Mencumbu Kenangan (1)

Cerpen, Fiksiana60 Dilihat

Cahaya senja sudah beralih dengan gelapnya malam. Bintang mulai menampakkan dirinya, aku mencari rembulan tapi wajahnya tidak kelihatan, mataku terus mencari. Mencari ketenangan dengan memandang rembulan seolah aku bisa melihat wajah yang sedangku rindu segenap jiwa dan hatiku. Bunyi jangkrik bagaikan alunan music yang menemani malamku dengan rindu yang mendalam. Mataku masih mencari di mana agaknya rembulan menyembunyikan wajahnya, sehingga aku tidak bisa membayangkan wajah yang kurindu tanpa kehadirnya.

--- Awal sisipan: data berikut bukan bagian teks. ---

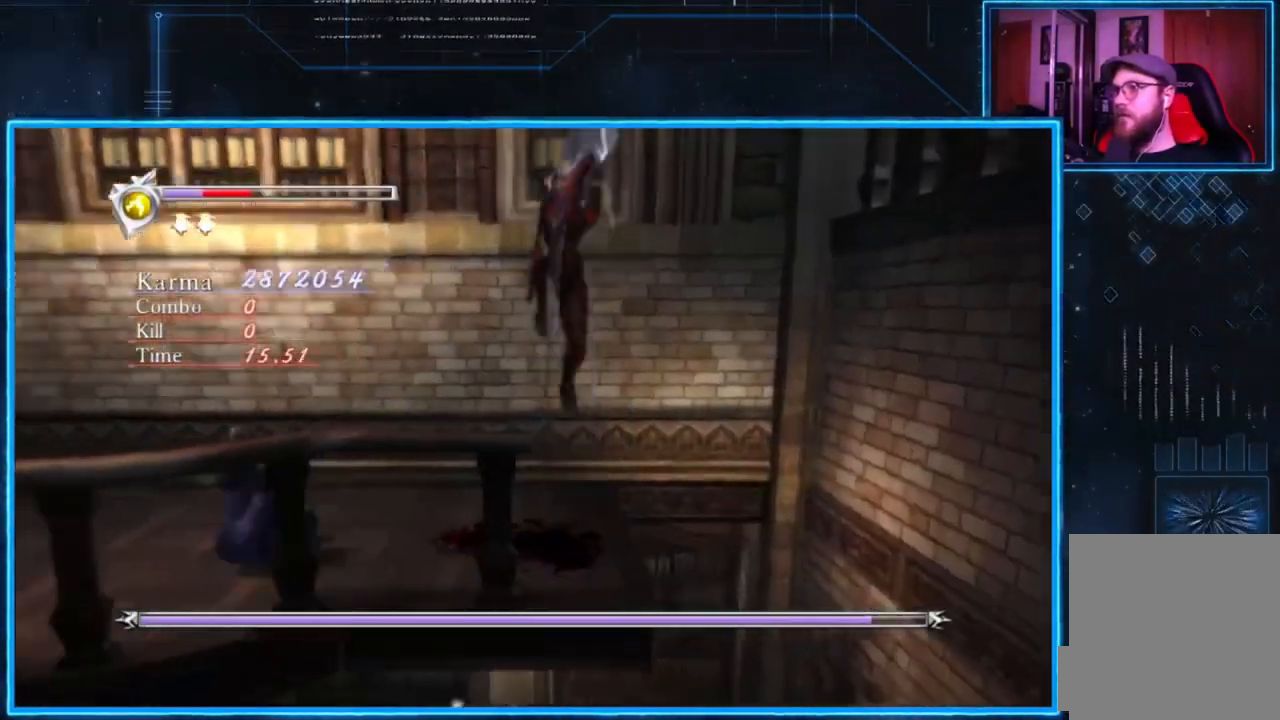
{"buttons": ["L2"], "left_stick": "center", "right_stick": "center", "events": [[67, "A", "up"], [67, "X", "up"], [167, "A", "down"], [167, "X", "down"], [267, "A", "up"], [267, "X", "up"], [334, "left_stick", "center"]]}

Suara ketukan di pintu membuyarkan semua lamunanku, hembusan napas terasa menyesakkan dada, aku menutup jendela kamar tidak lagi mencari rembulan dan melupakan semua angan untuk menatap wajahnya lewat rembulan. Perlahan tapi pasti jendela terkunci aku berjalan menuju pintu, menekan pegangannya, pintu terbuka sosok bunda dengan senyum yang menyejukkan tapi tidak membuat hatiku gembira.

“Sudah mau tidur? tidak lapar? Temankan bunda makan dulu ya.” Pinta bunda dengan halus dan berharap.

Aku tersenyum, walaupun aku tahu senyumku hanya sebaris menarik bibir, tapi aku tidak mau bunda terlalu khawatir dengan keadaanku, aku mengangguk dan menutup pintu kamarku mengikuti langkah bunda menuju ruang makan.

Semua yang tersaji adalah makan kesukaanku dan dirinya, bunda tahu betul apa yang menjadi kesukaan kami. Aku menatap semuanya dengan mata nanar, sekuat tenaga aku menahan cairan panas yang sudah siap keluar di netraku, dengan cepat aku mengalihkan perhatian bunda

“Bunda, Aisyah ke dapur mau ambil kecap manis.” Ujarku cepat sebelum aku menangis di depan Bunda.

“Buat apa kecap manis.” Seru bunda terdengar

“Ais lagi sariwan jadi tidak bisa makan pedas.” Bohongku sambil berlalu cepat menuju dapur.

***

Sudah pukul satu dini hari, tapi mataku tidak bisa terpejam aku seperti ada yang menghalangi mataku untuk terlena sementara semua orang sudah lelap dalam tidur malam yang  panjang.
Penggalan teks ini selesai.